■ **INPUT ROWS**

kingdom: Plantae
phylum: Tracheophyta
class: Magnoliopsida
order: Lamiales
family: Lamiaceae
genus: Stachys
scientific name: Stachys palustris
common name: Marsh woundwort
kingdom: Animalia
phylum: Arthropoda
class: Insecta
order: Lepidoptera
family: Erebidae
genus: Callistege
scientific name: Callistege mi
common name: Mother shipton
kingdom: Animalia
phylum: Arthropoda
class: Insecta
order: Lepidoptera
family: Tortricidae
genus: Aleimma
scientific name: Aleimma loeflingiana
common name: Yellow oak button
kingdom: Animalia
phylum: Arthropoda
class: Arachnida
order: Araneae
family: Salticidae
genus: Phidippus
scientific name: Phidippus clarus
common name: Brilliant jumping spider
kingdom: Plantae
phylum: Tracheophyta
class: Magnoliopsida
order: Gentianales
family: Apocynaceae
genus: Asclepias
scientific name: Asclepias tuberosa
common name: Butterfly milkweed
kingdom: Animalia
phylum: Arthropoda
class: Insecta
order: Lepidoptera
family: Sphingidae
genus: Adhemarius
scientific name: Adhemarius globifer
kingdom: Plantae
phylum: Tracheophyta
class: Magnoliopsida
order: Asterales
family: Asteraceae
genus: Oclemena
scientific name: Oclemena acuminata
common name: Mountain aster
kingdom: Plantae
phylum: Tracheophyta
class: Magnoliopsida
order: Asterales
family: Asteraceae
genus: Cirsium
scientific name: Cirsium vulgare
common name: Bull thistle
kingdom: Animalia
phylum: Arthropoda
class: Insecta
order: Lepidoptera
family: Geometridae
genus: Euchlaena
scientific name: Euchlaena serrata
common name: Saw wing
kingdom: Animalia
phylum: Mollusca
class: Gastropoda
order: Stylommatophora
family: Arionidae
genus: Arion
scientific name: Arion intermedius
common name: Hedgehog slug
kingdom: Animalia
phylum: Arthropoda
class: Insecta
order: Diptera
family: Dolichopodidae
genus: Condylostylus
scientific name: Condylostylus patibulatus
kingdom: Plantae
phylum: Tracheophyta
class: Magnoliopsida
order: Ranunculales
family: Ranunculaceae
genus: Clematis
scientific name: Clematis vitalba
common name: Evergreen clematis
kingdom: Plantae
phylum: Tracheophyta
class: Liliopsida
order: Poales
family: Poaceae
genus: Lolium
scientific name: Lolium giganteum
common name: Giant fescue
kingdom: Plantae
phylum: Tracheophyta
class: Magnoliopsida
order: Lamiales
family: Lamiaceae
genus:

■ **WRITTEN TASK**
Update the records above by changing every instance of "common name" to "vernacular name", and reproduce all of them with nothing else altered.

■ **RESULT BELOW**
kingdom: Plantae
phylum: Tracheophyta
class: Magnoliopsida
order: Lamiales
family: Lamiaceae
genus: Stachys
scientific name: Stachys palustris
vernacular name: Marsh woundwort
kingdom: Animalia
phylum: Arthropoda
class: Insecta
order: Lepidoptera
family: Erebidae
genus: Callistege
scientific name: Callistege mi
vernacular name: Mother shipton
kingdom: Animalia
phylum: Arthropoda
class: Insecta
order: Lepidoptera
family: Tortricidae
genus: Aleimma
scientific name: Aleimma loeflingiana
vernacular name: Yellow oak button
kingdom: Animalia
phylum: Arthropoda
class: Arachnida
order: Araneae
family: Salticidae
genus: Phidippus
scientific name: Phidippus clarus
vernacular name: Brilliant jumping spider
kingdom: Plantae
phylum: Tracheophyta
class: Magnoliopsida
order: Gentianales
family: Apocynaceae
genus: Asclepias
scientific name: Asclepias tuberosa
vernacular name: Butterfly milkweed
kingdom: Animalia
phylum: Arthropoda
class: Insecta
order: Lepidoptera
family: Sphingidae
genus: Adhemarius
scientific name: Adhemarius globifer
kingdom: Plantae
phylum: Tracheophyta
class: Magnoliopsida
order: Asterales
family: Asteraceae
genus: Oclemena
scientific name: Oclemena acuminata
vernacular name: Mountain aster
kingdom: Plantae
phylum: Tracheophyta
class: Magnoliopsida
order: Asterales
family: Asteraceae
genus: Cirsium
scientific name: Cirsium vulgare
vernacular name: Bull thistle
kingdom: Animalia
phylum: Arthropoda
class: Insecta
order: Lepidoptera
family: Geometridae
genus: Euchlaena
scientific name: Euchlaena serrata
vernacular name: Saw wing
kingdom: Animalia
phylum: Mollusca
class: Gastropoda
order: Stylommatophora
family: Arionidae
genus: Arion
scientific name: Arion intermedius
vernacular name: Hedgehog slug
kingdom: Animalia
phylum: Arthropoda
class: Insecta
order: Diptera
family: Dolichopodidae
genus: Condylostylus
scientific name: Condylostylus patibulatus
kingdom: Plantae
phylum: Tracheophyta
class: Magnoliopsida
order: Ranunculales
family: Ranunculaceae
genus: Clematis
scientific name: Clematis vitalba
vernacular name: Evergreen clematis
kingdom: Plantae
phylum: Tracheophyta
class: Liliopsida
order: Poales
family: Poaceae
genus: Lolium
scientific name: Lolium giganteum
vernacular name: Giant fescue
kingdom: Plantae
phylum: Tracheophyta
class: Magnoliopsida
order: Lamiales
family: Lamiaceae
genus:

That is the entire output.